▶ _Problem details_
Report back every line of the entries that contains "EcoVadis", exactly as written.

▶ _Data records_
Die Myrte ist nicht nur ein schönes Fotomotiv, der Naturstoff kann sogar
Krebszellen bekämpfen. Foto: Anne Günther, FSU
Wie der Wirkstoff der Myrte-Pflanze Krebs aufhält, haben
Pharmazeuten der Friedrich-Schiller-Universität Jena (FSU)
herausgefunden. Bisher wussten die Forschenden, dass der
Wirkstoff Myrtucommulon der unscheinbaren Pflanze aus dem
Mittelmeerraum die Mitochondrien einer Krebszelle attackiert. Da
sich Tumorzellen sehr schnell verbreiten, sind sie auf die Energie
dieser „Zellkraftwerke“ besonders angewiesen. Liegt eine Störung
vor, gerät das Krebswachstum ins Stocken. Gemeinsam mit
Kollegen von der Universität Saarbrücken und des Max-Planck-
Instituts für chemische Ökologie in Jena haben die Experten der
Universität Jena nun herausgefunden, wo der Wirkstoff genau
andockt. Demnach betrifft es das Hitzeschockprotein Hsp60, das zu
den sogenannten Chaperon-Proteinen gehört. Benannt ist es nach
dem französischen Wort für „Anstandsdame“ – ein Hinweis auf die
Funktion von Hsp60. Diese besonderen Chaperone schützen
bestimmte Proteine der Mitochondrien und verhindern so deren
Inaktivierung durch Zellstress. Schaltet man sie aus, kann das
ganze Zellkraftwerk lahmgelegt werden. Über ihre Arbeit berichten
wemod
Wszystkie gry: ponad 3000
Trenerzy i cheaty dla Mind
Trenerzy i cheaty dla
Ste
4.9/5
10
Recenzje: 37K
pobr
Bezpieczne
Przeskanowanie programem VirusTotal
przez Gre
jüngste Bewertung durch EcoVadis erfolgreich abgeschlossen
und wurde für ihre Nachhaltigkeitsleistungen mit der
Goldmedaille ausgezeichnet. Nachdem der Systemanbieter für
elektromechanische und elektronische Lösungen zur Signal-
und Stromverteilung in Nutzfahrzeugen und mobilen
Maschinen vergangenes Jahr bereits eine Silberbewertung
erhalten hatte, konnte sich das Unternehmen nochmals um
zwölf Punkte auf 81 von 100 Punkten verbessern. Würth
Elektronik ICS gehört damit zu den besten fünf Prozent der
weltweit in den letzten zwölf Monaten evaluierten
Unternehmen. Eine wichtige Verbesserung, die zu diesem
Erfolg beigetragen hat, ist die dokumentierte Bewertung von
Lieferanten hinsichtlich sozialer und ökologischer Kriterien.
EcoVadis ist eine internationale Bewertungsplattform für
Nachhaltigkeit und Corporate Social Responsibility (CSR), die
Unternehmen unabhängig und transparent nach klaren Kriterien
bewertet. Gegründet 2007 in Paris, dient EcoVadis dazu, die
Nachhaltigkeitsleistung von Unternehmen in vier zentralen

▶ _Written solution_
jüngste Bewertung durch EcoVadis erfolgreich abgeschlossen
EcoVadis ist eine internationale Bewertungsplattform für
bewertet. Gegründet 2007 in Paris, dient EcoVadis dazu, die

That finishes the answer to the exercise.